### Exercise task 1
Duplicate the part of the commit notice below that runs from "noreply at r-forge.r-project.org noreply" down to "Function NormalVaRPlot3D added.".

### Article
[Returnanalytics-commits] r3855 - in pkg/Dowd: R man

noreply at r-forge.r-project.org noreply at r-forge.r-project.org
Fri Jul 24 21:48:47 CEST 2015


Author: dacharya
Date: 2015-07-24 21:48:47 +0200 (Fri, 24 Jul 2015)
New Revision: 3855

Added:
   pkg/Dowd/R/NormalVaRPlot3D.R
   pkg/Dowd/man/NormalVaRPlot3D.Rd
Log:
Function NormalVaRPlot3D added.

Added: pkg/Dowd/R/NormalVaRPlot3D.R
===================================================================
--- pkg/Dowd/R/NormalVaRPlot3D.R	                        (rev 0)
+++ pkg/Dowd/R/NormalVaRPlot3D.R	2015-07-24 19:48:47 UTC (rev 3855)
@@ -0,0 +1,115 @@
+#' Plots normal VaR in 3D against confidence level and holding period
+#' 
+#' Plots the VaR of a portfolio against confidence level and holding period assuming that P/L are normally distributed, for specified confidence level and 
+#'  holding period.

### Stored data
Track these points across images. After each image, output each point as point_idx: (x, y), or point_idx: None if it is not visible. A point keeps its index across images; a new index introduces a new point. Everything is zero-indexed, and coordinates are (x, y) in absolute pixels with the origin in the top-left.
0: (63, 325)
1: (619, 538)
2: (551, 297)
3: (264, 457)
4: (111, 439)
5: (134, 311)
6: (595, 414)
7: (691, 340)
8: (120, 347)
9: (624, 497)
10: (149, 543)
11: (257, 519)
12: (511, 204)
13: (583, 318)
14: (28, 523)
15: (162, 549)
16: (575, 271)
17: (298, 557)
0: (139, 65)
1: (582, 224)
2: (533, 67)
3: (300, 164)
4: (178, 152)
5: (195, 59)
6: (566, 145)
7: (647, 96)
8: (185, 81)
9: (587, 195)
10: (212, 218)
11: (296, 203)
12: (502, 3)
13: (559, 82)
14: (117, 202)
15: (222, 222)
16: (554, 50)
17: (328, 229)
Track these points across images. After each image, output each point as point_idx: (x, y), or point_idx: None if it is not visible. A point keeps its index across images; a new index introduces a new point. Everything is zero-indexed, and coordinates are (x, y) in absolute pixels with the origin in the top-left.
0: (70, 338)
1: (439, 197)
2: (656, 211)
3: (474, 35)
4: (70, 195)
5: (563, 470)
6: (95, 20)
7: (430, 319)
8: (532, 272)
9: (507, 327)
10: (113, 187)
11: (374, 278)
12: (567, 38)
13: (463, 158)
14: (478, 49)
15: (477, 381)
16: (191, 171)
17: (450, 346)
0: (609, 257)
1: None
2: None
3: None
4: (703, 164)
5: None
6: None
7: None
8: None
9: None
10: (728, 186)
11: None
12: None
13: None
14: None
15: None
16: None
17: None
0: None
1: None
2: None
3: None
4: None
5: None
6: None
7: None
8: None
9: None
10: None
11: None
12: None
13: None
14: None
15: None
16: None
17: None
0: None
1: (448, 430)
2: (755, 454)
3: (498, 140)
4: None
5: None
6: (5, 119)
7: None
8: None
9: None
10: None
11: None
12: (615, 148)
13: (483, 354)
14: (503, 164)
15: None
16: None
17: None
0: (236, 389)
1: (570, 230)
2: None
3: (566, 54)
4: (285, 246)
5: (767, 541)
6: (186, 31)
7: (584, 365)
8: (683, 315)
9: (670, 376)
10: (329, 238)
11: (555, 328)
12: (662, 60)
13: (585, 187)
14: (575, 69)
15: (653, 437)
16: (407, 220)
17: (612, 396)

### Exercise task 2
Format everything in the records above, from their start down to the line containing "3: (264, 457)" inclusive, as a JSON list of strings with one string per line, leaving out blank lines.

### Output 1
noreply at r-forge.r-project.org noreply at r-forge.r-project.org
Fri Jul 24 21:48:47 CEST 2015


Author: dacharya
Date: 2015-07-24 21:48:47 +0200 (Fri, 24 Jul 2015)
New Revision: 3855

Added:
   pkg/Dowd/R/NormalVaRPlot3D.R
   pkg/Dowd/man/NormalVaRPlot3D.Rd
Log:
Function NormalVaRPlot3D added.

### Output 2
[
  "Track these points across images. After each image, output each point as point_idx: (x, y), or point_idx: None if it is not visible. A point keeps its index across images; a new index introduces a new point. Everything is zero-indexed, and coordinates are (x, y) in absolute pixels with the origin in the top-left.",
  "0: (63, 325)",
  "1: (619, 538)",
  "2: (551, 297)",
  "3: (264, 457)"
]